1. We have referred to IAS 36 to make the decision on the amount that should be impaired by Eagle in Italy. Since in the case it says that there are qualitative factors that suggest an impairment is likely, we have to evaluate based on the recoverability test. IAS claims that we can recognize an impairment loss under the following circumstances: “If, and only if, the recoverable amount of an asset is less than its carrying amount, the carrying amount of the asset shall be reduced to its recoverable amount. That reduction is an impairment loss.”(IAS36-59). To be able to determine the amount impaired, we have to find the definition of recoverable amount.

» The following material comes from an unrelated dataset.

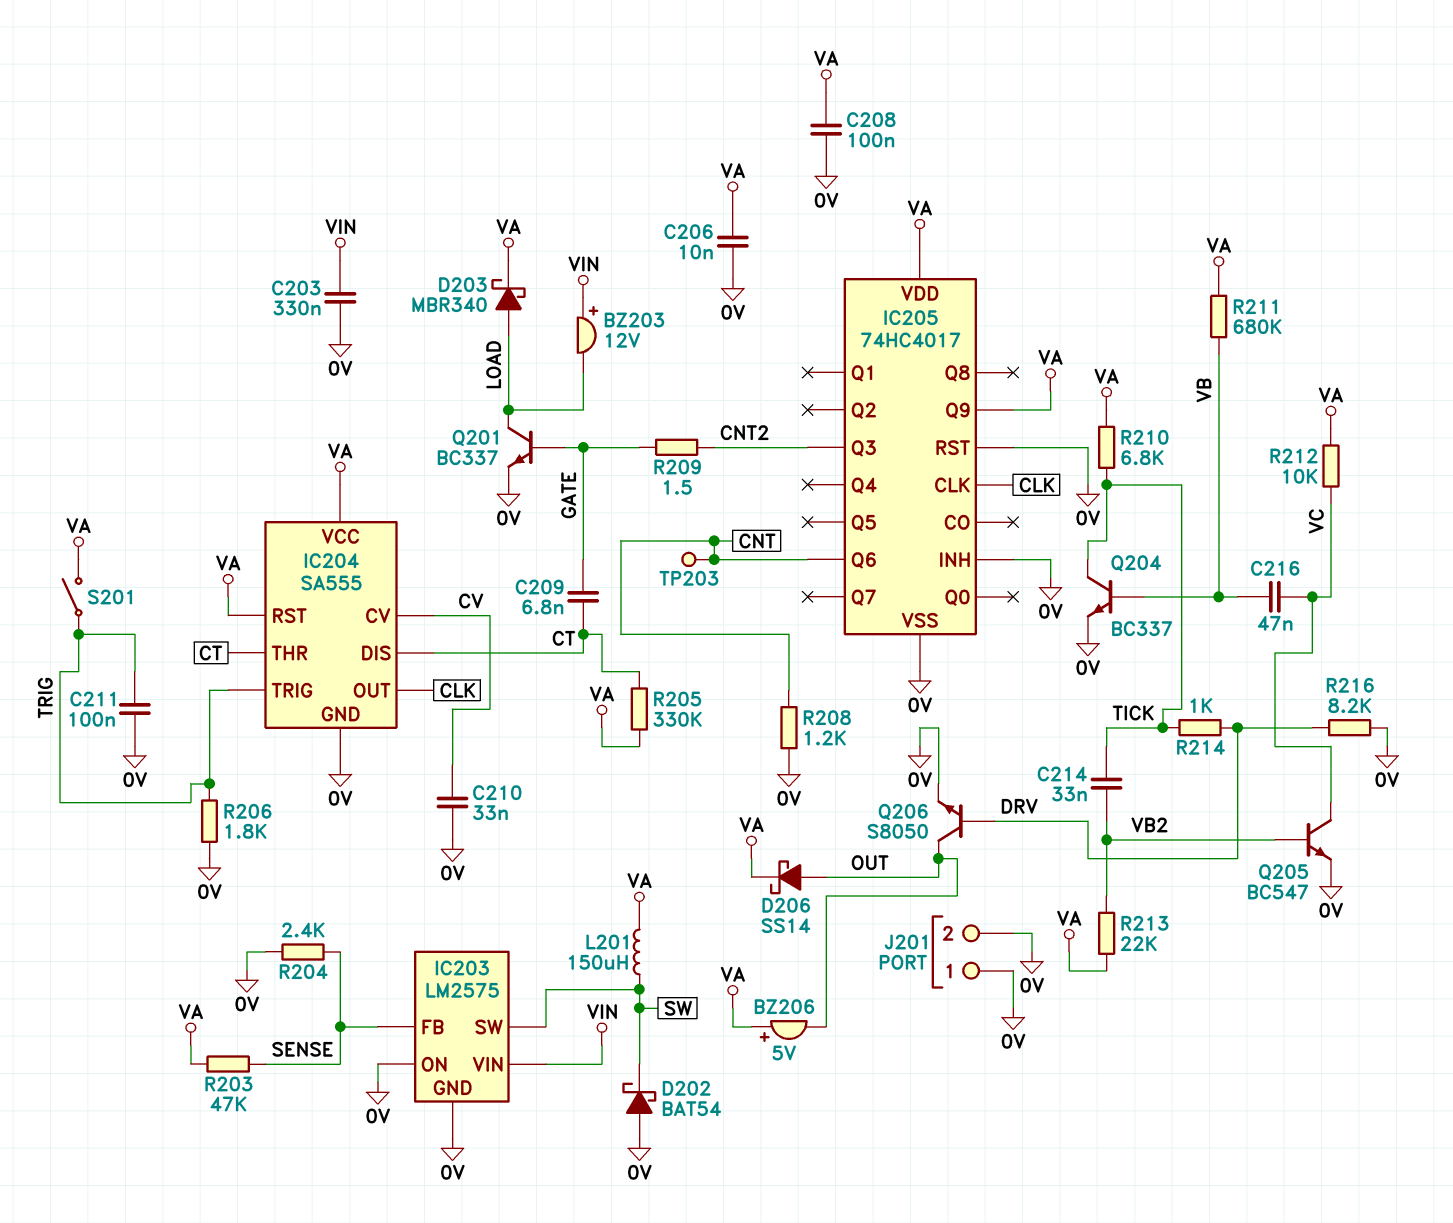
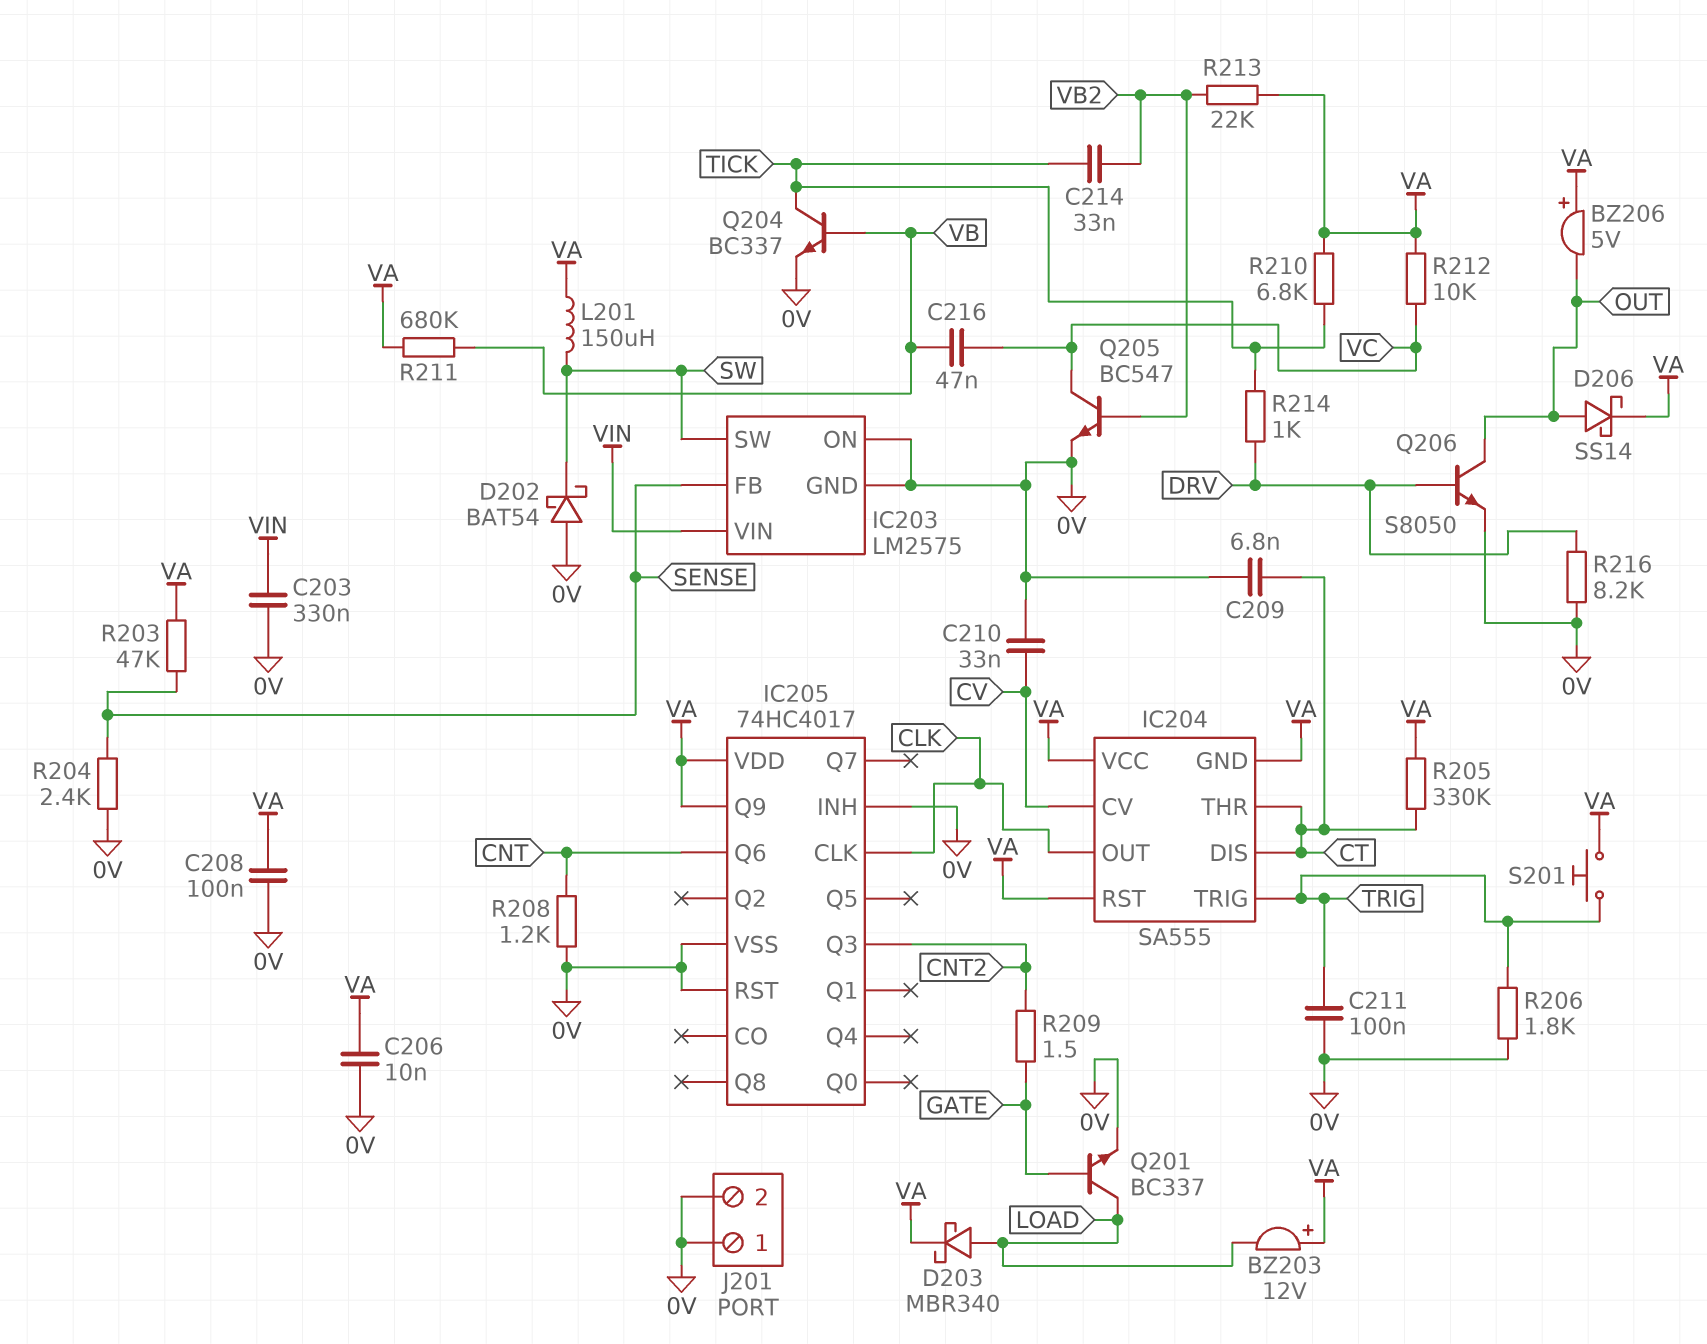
BZ203: buzzer 12V (plus VIN, minus LOAD) -> buzzer 12V (plus VA, minus LOAD)
C209: 6.8nF (CT, GATE) -> 6.8nF (0V, CT)
IC204 pin GND: 0V -> VA
S201: switch (TRIG, VA) -> button (TRIG, VA)
TP203: test point (CNT) -> none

On Page 13 in IAS 36, the recoverable amount of an asset is, “the higher of its fair value less costs to sell and its value in use. (P-13 IAS 36) So, the impairment loss is 1100, 000-900,000=200,000

2. According to the FASB, “An impairment loss shall be recognized only if the carrying amount of a long-lived asset (asset group) is not recoverable and exceeds its fair value.”(360-10-35-17) However, in this case the recoverable costs is 1,150,000 which is larger than the carrying value 1,100,000. Thus, we do not need to record the impairment loss under GAAP.

3. Part 1
IFRS
Under IFRS, “A cash-generating unit to which goodwill has been allocated shall be tested for
Impairment annually, and whenever there is an indication that the unit may be impaired, by comparing the carrying amount of the unit, including the goodwill, with the recoverable amount of the unit. If the recoverable amount of the unit exceeds the carrying amount of the unit, the unit and the goodwill allocated to that unit shall be regarded as not impaired. If the carrying amount of the unit exceeds the recoverable amount of the unit, the entity shall recognize the impairment loss in accordance with paragraph 104.”